TopMed imputed data were filtered with the 7.3M SNP in the SBayesRC predictors, and then merged onto one file.

i=$SLURM_ARRAY_TASK_ID
dir=Cleaned_Plink/

## define data
studies=("GSA_TOPMedr3" "Hap_TOPMedr3" "Omni_TOPMedr3")
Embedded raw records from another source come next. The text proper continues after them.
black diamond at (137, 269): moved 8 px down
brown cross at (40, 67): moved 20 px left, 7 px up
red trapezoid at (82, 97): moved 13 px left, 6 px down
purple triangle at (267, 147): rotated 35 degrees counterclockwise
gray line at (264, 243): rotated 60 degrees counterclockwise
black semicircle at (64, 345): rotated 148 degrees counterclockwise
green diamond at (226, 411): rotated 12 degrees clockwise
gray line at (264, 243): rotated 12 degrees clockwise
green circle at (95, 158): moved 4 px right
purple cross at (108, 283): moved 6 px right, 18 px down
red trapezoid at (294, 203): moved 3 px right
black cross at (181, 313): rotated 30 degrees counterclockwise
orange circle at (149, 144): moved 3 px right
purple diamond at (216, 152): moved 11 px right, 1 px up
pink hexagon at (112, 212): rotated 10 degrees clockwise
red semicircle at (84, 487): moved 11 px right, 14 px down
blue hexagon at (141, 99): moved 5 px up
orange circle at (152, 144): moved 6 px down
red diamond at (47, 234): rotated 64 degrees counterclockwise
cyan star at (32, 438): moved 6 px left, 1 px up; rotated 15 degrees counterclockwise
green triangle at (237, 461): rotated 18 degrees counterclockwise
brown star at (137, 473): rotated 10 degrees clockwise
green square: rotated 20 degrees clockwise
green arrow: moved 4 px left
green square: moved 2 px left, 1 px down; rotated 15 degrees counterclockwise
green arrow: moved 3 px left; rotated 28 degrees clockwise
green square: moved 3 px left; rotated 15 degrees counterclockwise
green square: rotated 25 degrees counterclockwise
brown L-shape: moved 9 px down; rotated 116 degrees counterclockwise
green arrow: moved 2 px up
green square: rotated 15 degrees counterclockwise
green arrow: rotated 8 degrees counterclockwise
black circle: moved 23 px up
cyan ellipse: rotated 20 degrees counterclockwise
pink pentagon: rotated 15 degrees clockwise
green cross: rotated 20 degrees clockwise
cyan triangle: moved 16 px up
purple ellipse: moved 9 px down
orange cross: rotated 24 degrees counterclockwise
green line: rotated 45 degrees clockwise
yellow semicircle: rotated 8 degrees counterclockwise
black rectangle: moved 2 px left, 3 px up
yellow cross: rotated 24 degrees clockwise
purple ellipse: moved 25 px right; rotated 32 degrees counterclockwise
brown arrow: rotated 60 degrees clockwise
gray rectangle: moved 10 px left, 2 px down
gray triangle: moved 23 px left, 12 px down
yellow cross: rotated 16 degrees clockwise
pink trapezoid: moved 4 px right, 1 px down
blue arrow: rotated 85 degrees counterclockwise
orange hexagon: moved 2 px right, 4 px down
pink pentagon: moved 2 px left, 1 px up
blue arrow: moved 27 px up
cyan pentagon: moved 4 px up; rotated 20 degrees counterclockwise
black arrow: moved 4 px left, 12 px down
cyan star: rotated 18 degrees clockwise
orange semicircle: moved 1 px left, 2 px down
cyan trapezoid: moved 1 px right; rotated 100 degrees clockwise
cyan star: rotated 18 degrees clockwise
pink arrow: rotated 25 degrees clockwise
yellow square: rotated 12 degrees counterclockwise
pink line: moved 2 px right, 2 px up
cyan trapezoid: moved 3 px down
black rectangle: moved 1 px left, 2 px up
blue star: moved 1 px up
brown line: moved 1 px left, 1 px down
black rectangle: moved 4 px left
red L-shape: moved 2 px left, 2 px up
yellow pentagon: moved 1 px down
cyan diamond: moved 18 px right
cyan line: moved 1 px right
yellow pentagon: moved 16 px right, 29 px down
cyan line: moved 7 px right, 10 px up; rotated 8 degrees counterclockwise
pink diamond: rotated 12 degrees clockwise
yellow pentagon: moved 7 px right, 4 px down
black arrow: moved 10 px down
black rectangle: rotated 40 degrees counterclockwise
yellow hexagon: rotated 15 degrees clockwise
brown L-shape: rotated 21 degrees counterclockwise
mkdir -p Cleaned_Plink/${cohort}_PLINK/
bfile=/QRISdata/Q5740/QIMR_Berghofer/${cohort}_PLINK/${cohort}_chr${i}
plink --bfile $bfile --extract  SNP_lists/SNPs_in_7.3M.txt   --make-bed --out Cleaned_Plink/${cohort}_PLINK/${cohort}_subset_chr${i}

for cohort in "${studies[@]}"; do
cohort=${studies[i-1]}
## generate the merge list
prefix=${dir}/${cohort}_PLINK/${cohort}"_subset_chr"    
for chr in $(seq 2 22); do
    echo "${prefix}${chr}.bed ${prefix}${chr}.bim ${prefix}${chr}.fam"  >>  ${cohort}_bmerge_files.txt
done    
## merge the data
mkdir -p Merged_plink
plink --bfile ${prefix}1  --merge-list ${cohort}_bmerge_files.txt  --allow-no-sex  --make-bed  --out  Merged_plink/${cohort}_autosomes
done

3 PGS profiling

The same plink command line was used to profile PGS from the 6 QIMR data sets.

i=$SLURM_ARRAY_TASK_ID
traitfile="/QRISdata/Q6913/GCTB_predictor_list_for_batch_profiling.txt"
trait=$(sed "${i}q;d" $traitfile | awk '{print $1}' )
predictor=$(sed  "${i}q;d"  $traitfile  | awk '{print $3}' )
outdir=PRS_all_GCTB

plink  \
--bfile  $bfile \
--score  ${predictor}  2 5 8  header sum    \
--out ${outdir}/${cohort}_${trait}_SBayesRC

The parameters after your predictor file means

  • 2 5 8: the three useful columns in the predictor file.
  • header: The predictor file has a header row.
  • sum: Plink prefers to divide the score by the number of SNPs in predictor. Using “sum” will prevent the division step.